Lesson 6.2: pgvector vs Dedicated Vector Databases
Comparison Matrix
| Feature | pgvector | Pinecone | Weaviate | Qdrant |
|---|---|---|---|---|
| SQL Queries | ✅ Native | ❌ Limited | ❌ Limited | ⚠️ Basic |
| ACID Transactions | ✅ Yes | ❌ No | ❌ No | ❌ No |
| Joins | ✅ Full SQL | ❌ No | ❌ No | ❌ No |
| Metadata Filters | ✅ Full WHERE | ⚠️ Basic | ⚠️ Basic | ⚠️ Good |
| Scaling | ⚠️ Vertical | ✅ Horizontal | ✅ Horizontal | ✅ Horizontal |
| Cost | 💰 Self-hosted | 💰💰💰 Per query | 💰💰 Managed | 💰 Self-hosted |
| Managed Option | ⚠️ Few | ✅ Yes | ✅ Yes | ⚠️ Cloud |
When to Use pgvector
✅ Good for:
- Under 10M vectors
- Need complex SQL filters (permissions, categories, dates)

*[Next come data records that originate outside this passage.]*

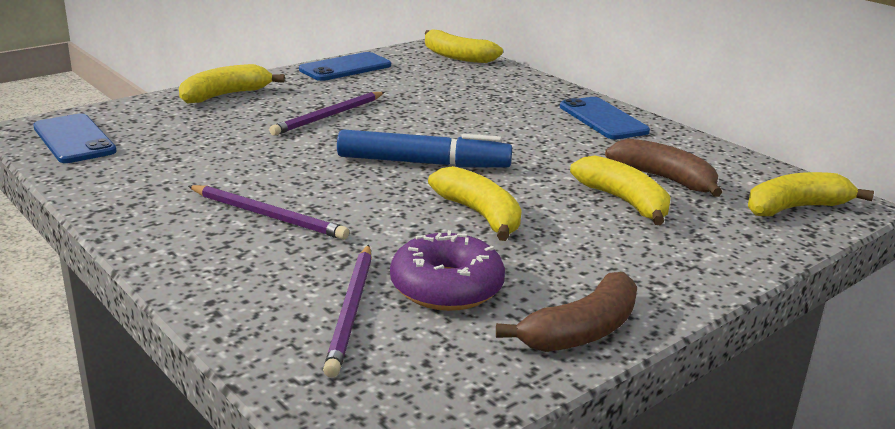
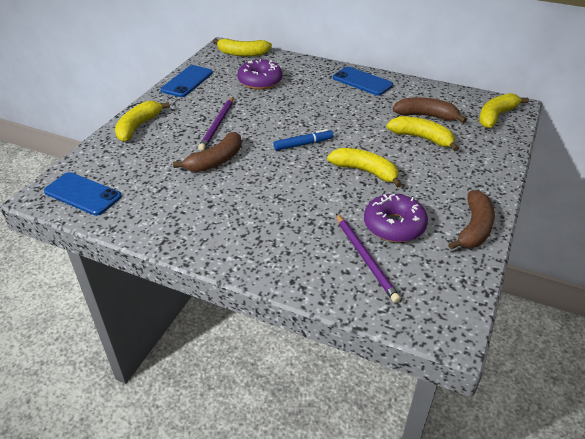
camera: 25 degrees left, 15 degrees up
(268, 216) = (261, 211): purple pencil -> none
(278, 150) = (216, 161): none -> brown banana
(423, 163) = (303, 144): blue marker -> blue marker, size x0.60
(446, 87) = (260, 81): none -> purple donut

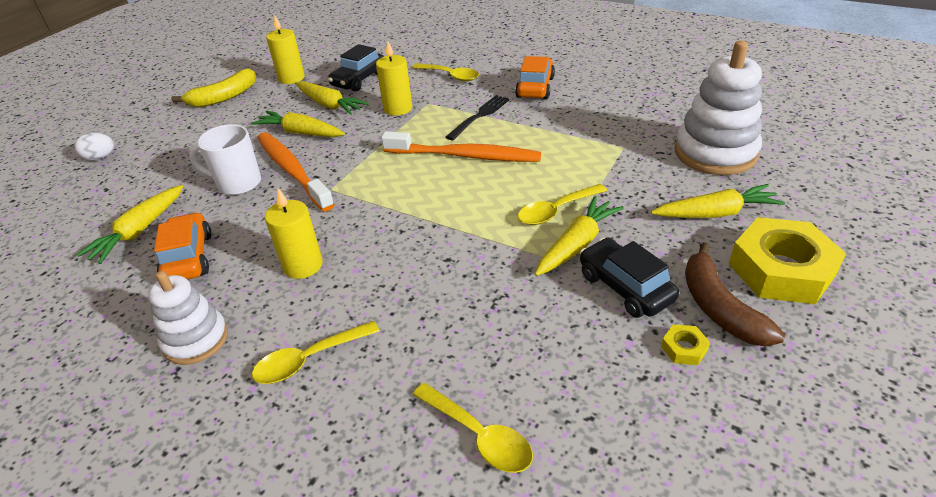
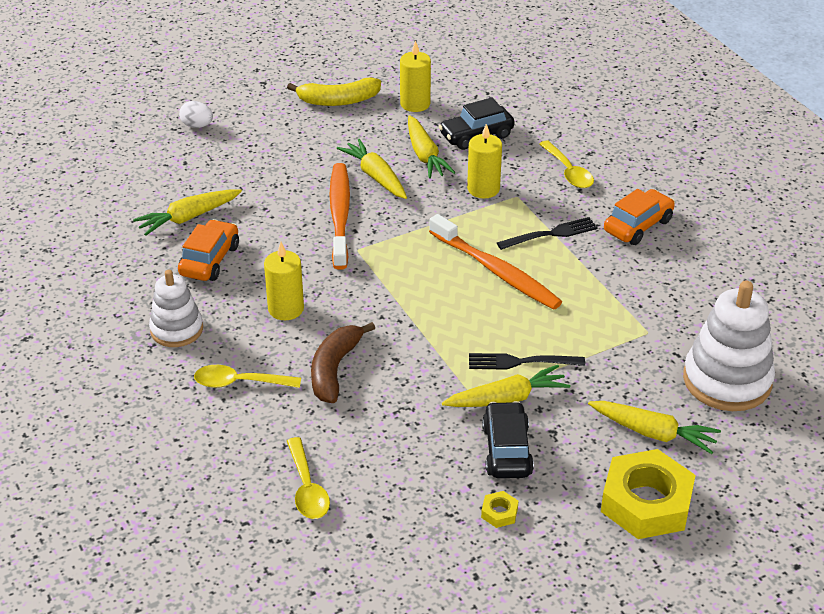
camera: 30 degrees right, 0 degrees up
(238, 183) = (288, 207): white mug -> none
(556, 211) = (521, 362): yellow spoon -> black fork
(719, 307) = (560, 501): brown banana -> brown banana (334, 369)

- Require transactions (consistency with other data)
- Already using PostgreSQL
- Cost-sensitive
- Need data colocated (vectors + metadata in same DB)
Example: RAG with permissions
-- This is hard in dedicated vector DBs
SELECT
d.content,
d.title,
e.embedding <=> query_embedding AS similarity
FROM documents d
JOIN embeddings e ON d.id = e.document_id
JOIN document_permissions p ON d.id = p.document_id
WHERE
p.user_id = 123 -- Permission check
AND d.department = 'engineering' -- Metadata filter
AND d.created_at > NOW() - INTERVAL '6 months' -- Recency
AND e.embedding <=> query_embedding < 0.7 -- Similarity threshold
ORDER BY similarity
LIMIT 10;
When to Use Dedicated Vector DB
✅ Good for:
- Over 100M vectors
- Pure vector search (minimal metadata filtering)
- Need horizontal sharding
- Managed service preferred
- Specialized features (hybrid search, re-ranking)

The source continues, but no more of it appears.